### Task statement
All the data below goes into the copy word for word, but the pictures don't.
── Dataset section
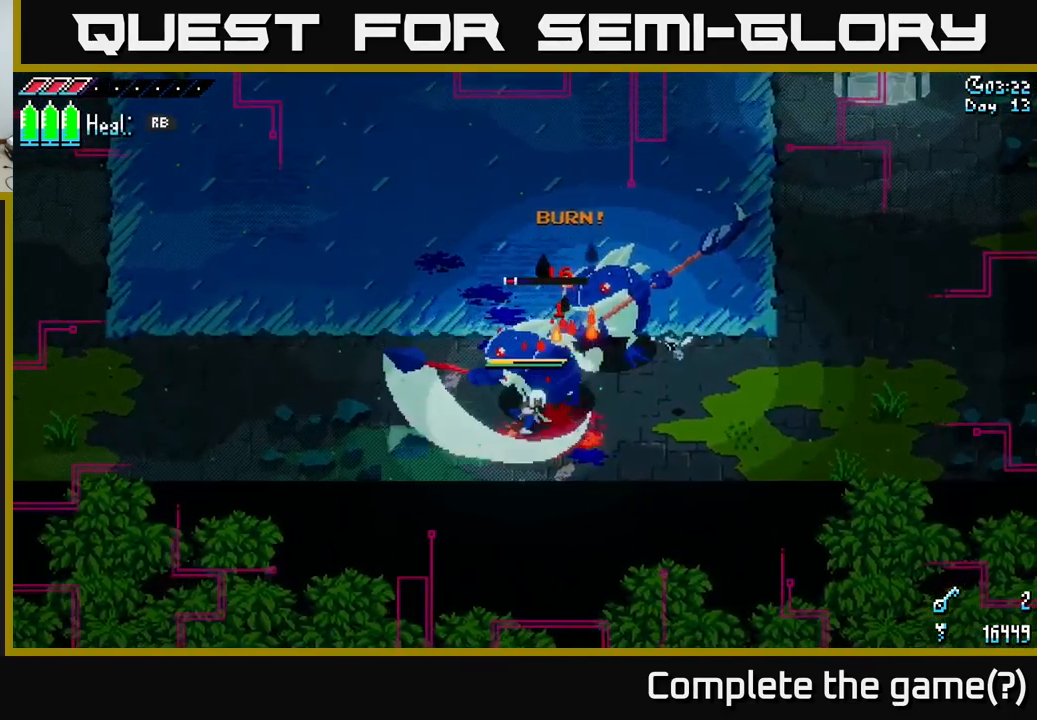
Gameplay with a controller (Xbox layout); each line is a JSON object with the inputs held at the frame after it. "events" lists button and stick changes between this image and that frame as [ms after this image, input, new state], when the widget could be followed in between.
{"buttons": [], "left_stick": "up", "right_stick": "center", "events": [[33, "R2", "down"], [183, "R2", "up"], [267, "R2", "down"], [384, "R2", "up"], [434, "left_stick", "up"]]}
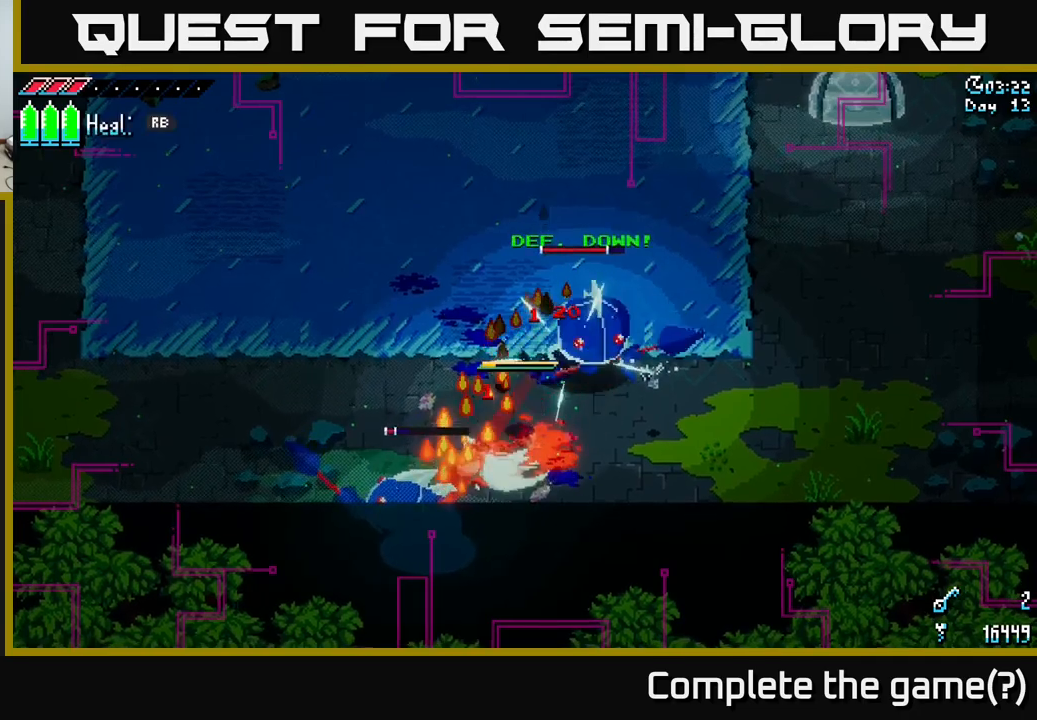
{"buttons": [], "left_stick": "up-right", "right_stick": "center", "events": [[167, "left_stick", "left"], [317, "left_stick", "up-right"], [350, "R2", "down"], [500, "R2", "up"]]}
────
### Task response
Gameplay with a controller (Xbox layout); each line is a JSON object with the inputs held at the frame after it. "events" lists button and stick changes between this image and that frame as [ms after this image, input, new state], when the widget could be followed in between.
{"buttons": [], "left_stick": "up", "right_stick": "center", "events": [[33, "R2", "down"], [183, "R2", "up"], [267, "R2", "down"], [384, "R2", "up"], [434, "left_stick", "up"]]}
{"buttons": [], "left_stick": "up-right", "right_stick": "center", "events": [[167, "left_stick", "left"], [317, "left_stick", "up-right"], [350, "R2", "down"], [500, "R2", "up"]]}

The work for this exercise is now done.